**EXERCISE DESCRIPTION**: Each entry below should be given again exactly; the pictures stay out.
+===+
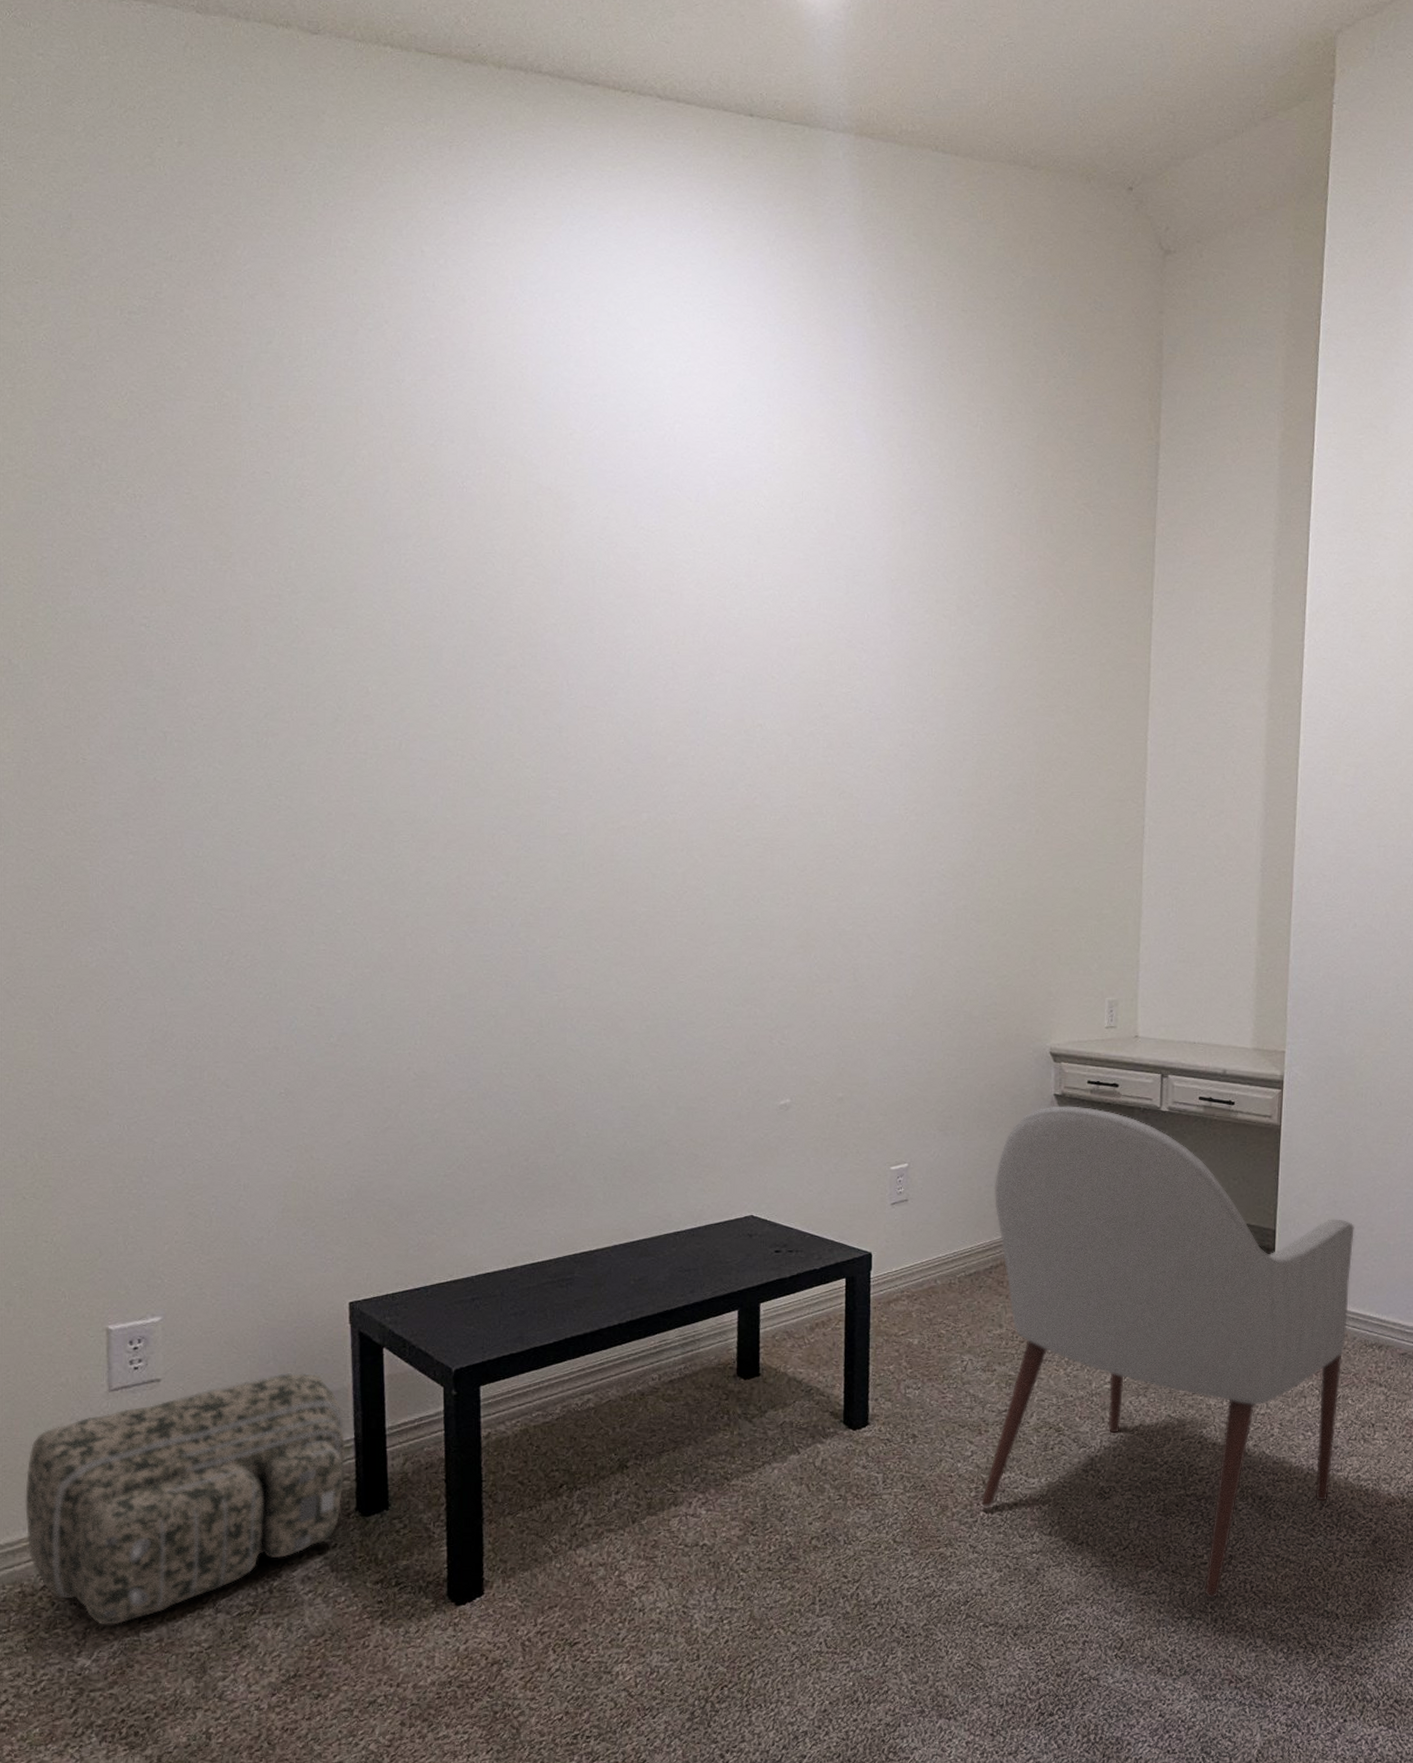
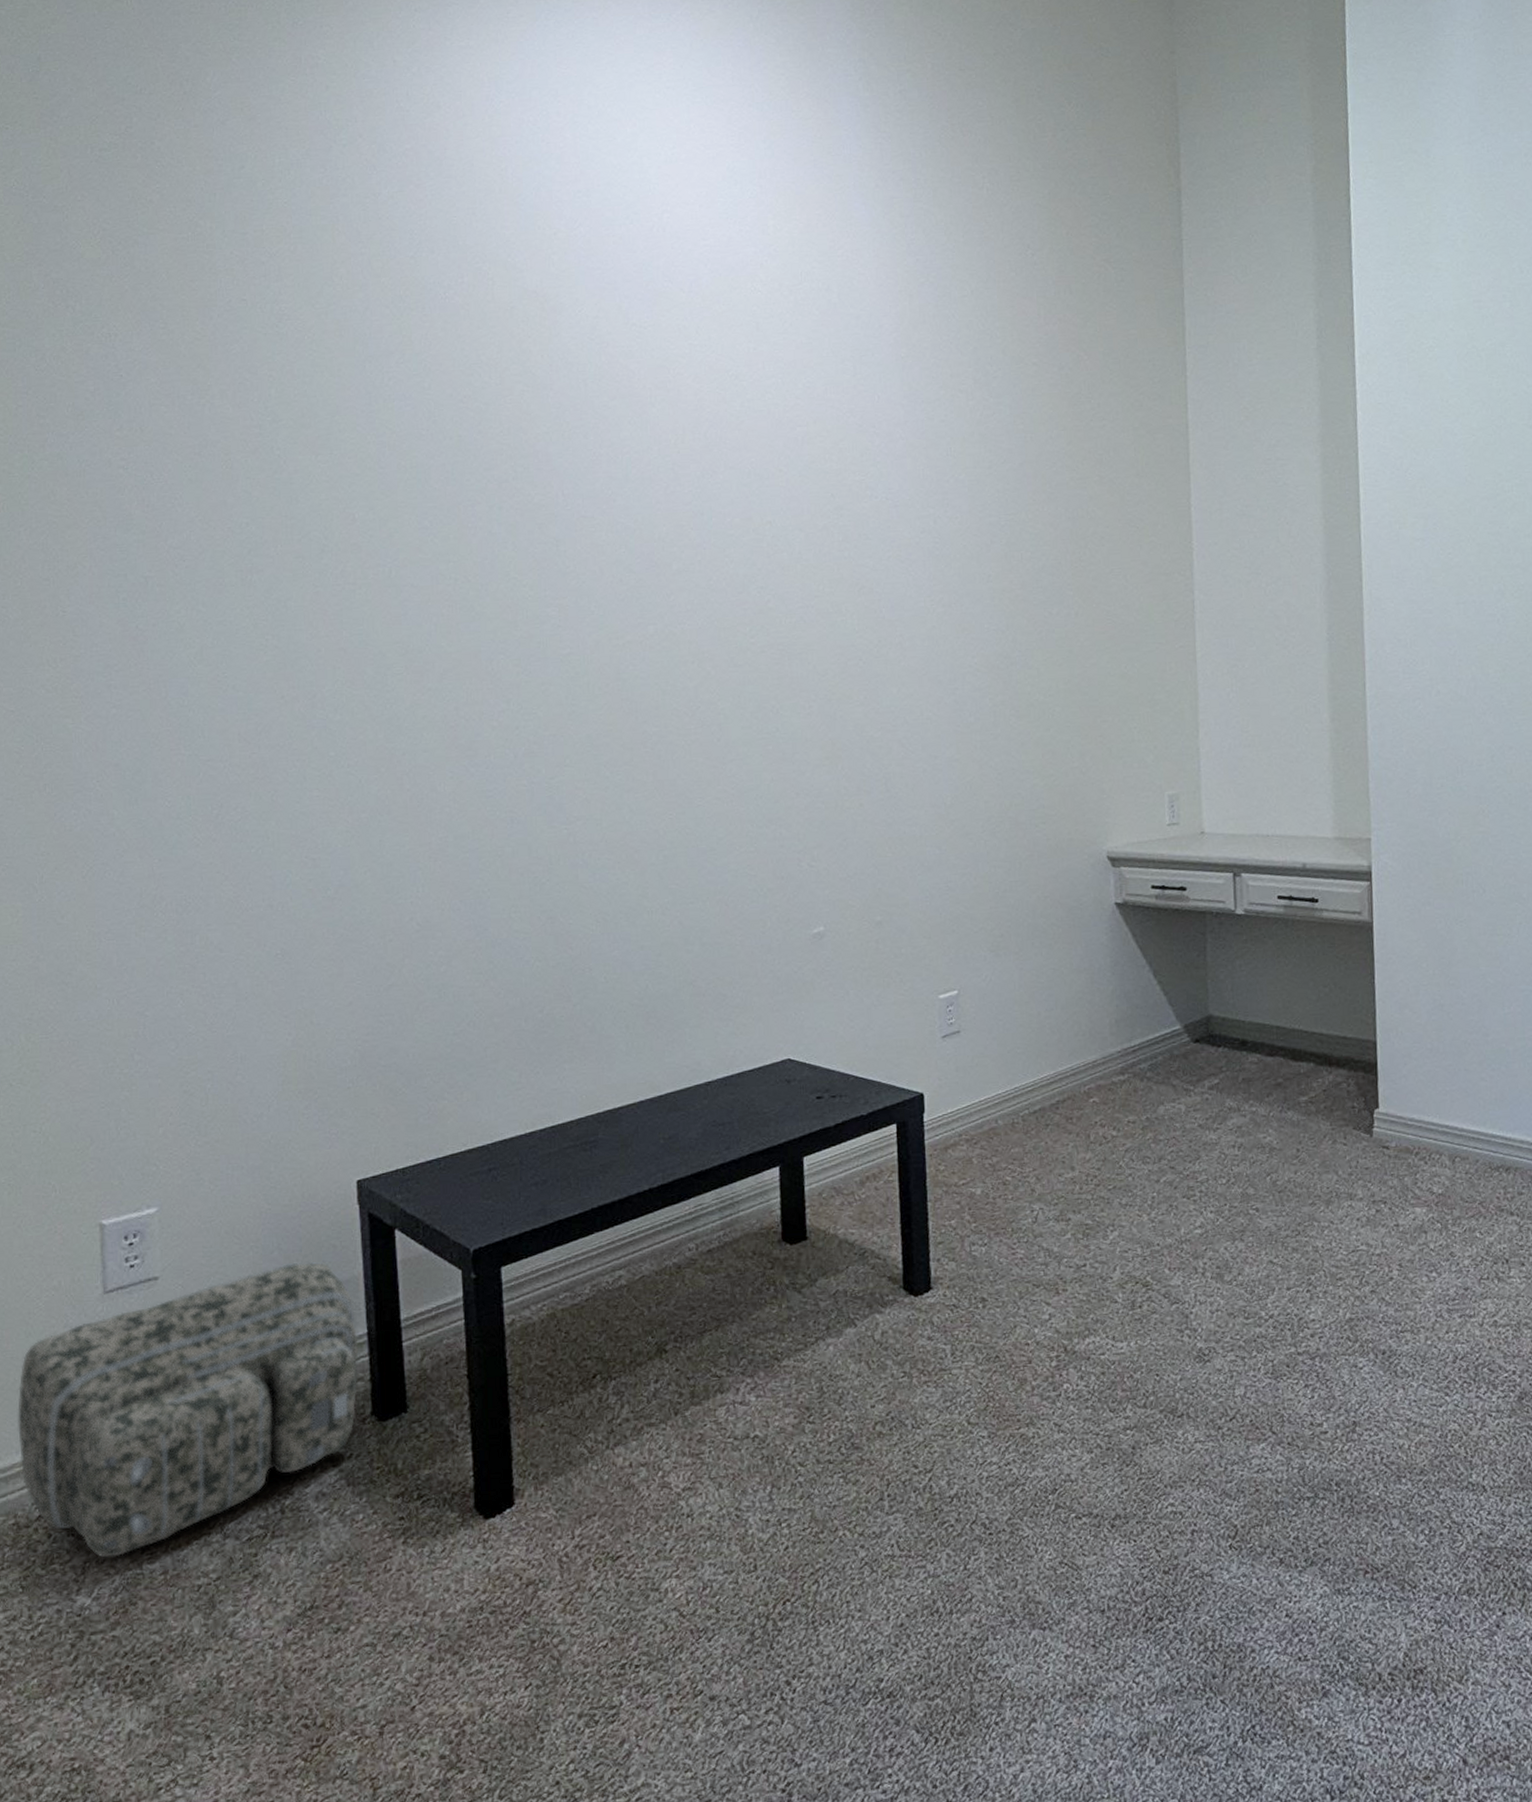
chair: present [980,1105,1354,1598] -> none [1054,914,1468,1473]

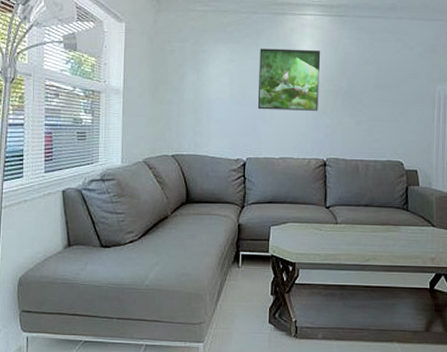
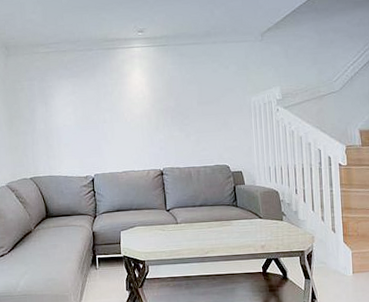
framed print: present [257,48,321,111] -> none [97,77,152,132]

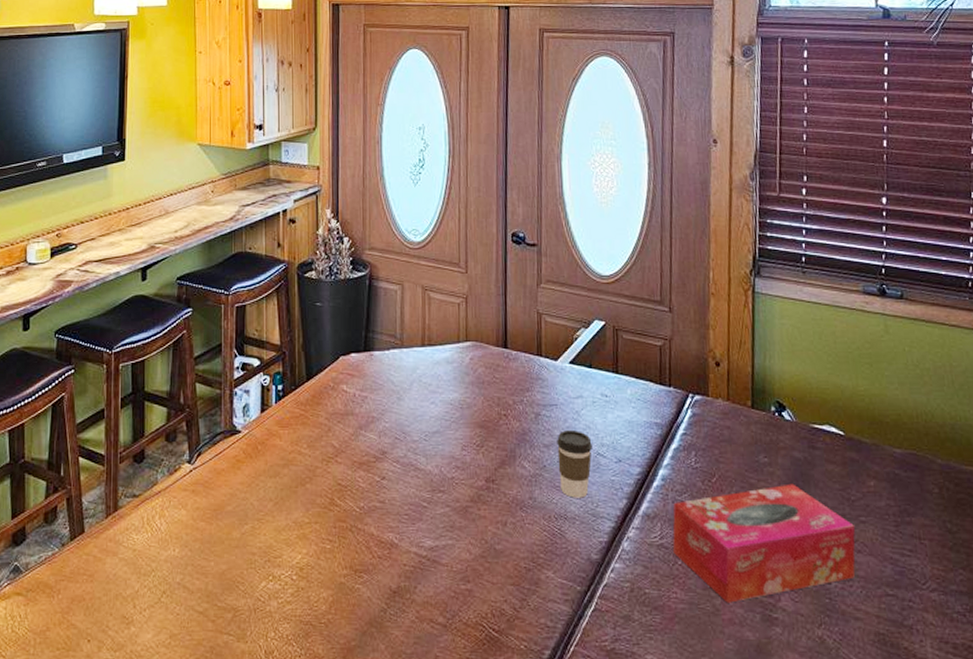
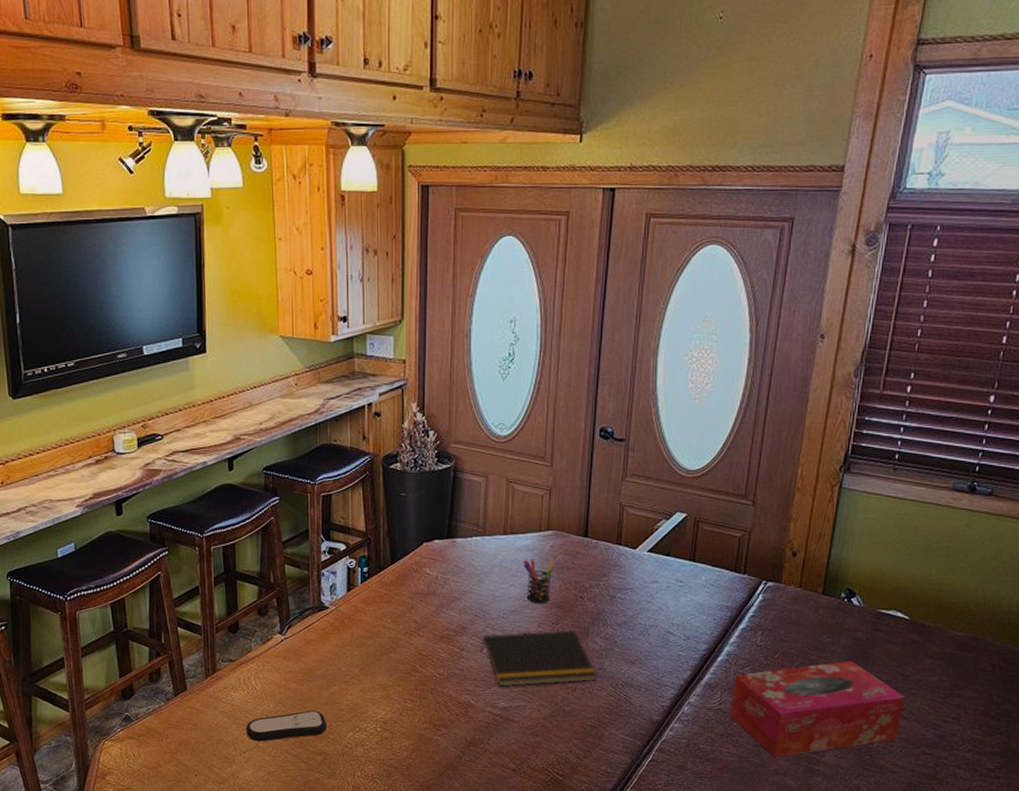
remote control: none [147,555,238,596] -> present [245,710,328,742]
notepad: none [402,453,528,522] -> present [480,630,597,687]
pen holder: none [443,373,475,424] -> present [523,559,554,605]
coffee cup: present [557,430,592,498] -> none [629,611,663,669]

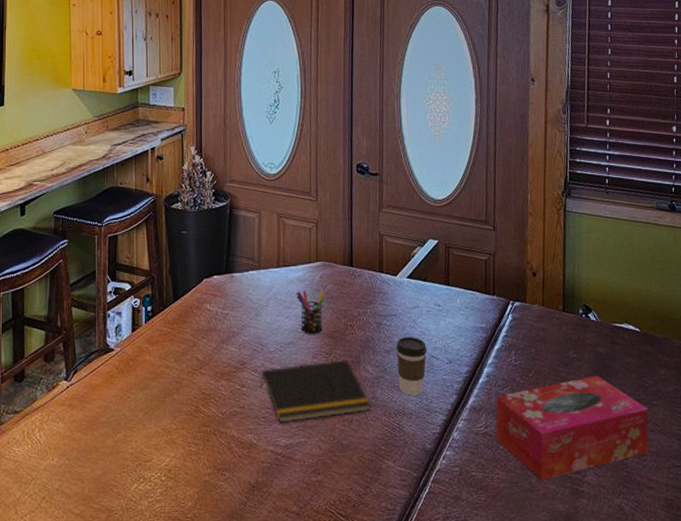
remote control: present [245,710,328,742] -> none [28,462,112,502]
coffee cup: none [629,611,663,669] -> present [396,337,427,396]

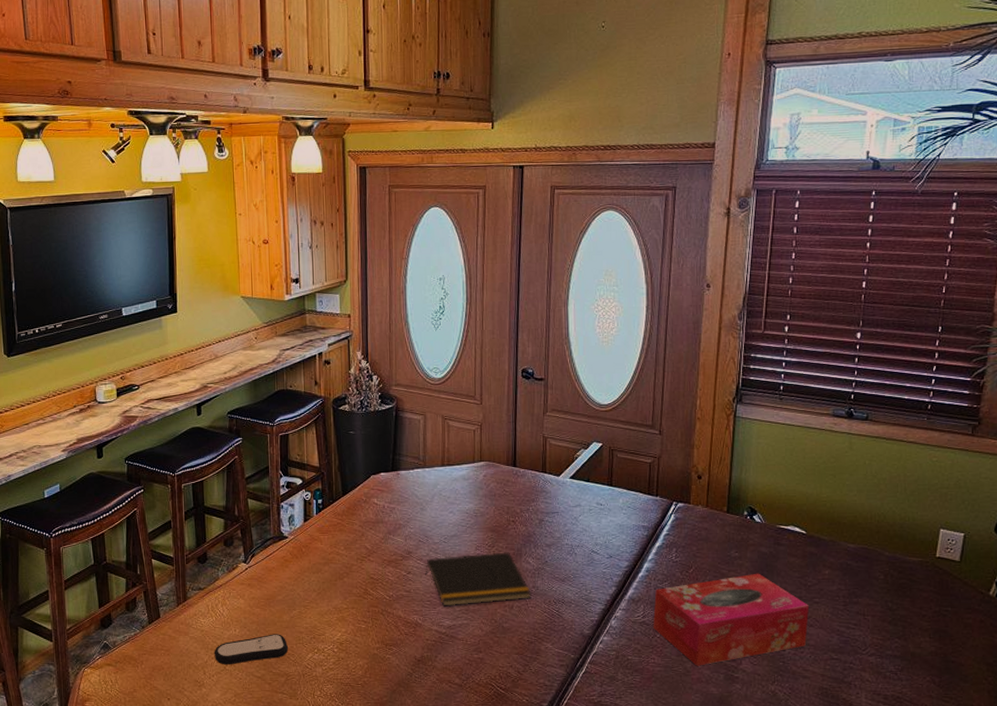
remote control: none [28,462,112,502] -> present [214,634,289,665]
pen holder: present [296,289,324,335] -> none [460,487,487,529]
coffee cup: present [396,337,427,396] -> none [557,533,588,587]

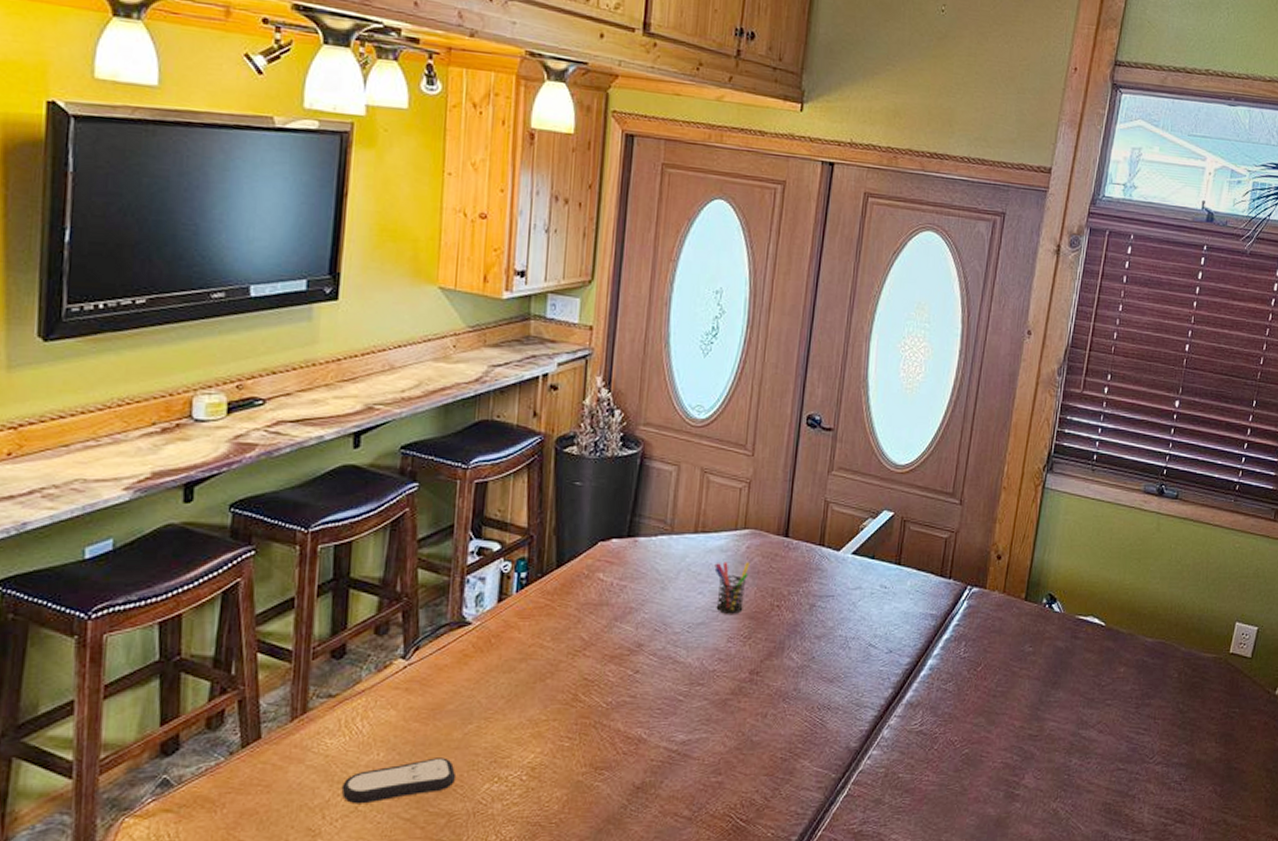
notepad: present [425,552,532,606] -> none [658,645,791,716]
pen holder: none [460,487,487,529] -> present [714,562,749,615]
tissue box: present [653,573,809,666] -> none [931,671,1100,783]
+===+
**RESPONSE TO THE TASK**:
chair: present [980,1105,1354,1598] -> none [1054,914,1468,1473]

framed print: present [257,48,321,111] -> none [97,77,152,132]

remote control: none [147,555,238,596] -> present [245,710,328,742]
notepad: none [402,453,528,522] -> present [480,630,597,687]
pen holder: none [443,373,475,424] -> present [523,559,554,605]
coffee cup: present [557,430,592,498] -> none [629,611,663,669]

remote control: present [245,710,328,742] -> none [28,462,112,502]
coffee cup: none [629,611,663,669] -> present [396,337,427,396]

remote control: none [28,462,112,502] -> present [214,634,289,665]
pen holder: present [296,289,324,335] -> none [460,487,487,529]
coffee cup: present [396,337,427,396] -> none [557,533,588,587]

notepad: present [425,552,532,606] -> none [658,645,791,716]
pen holder: none [460,487,487,529] -> present [714,562,749,615]
tissue box: present [653,573,809,666] -> none [931,671,1100,783]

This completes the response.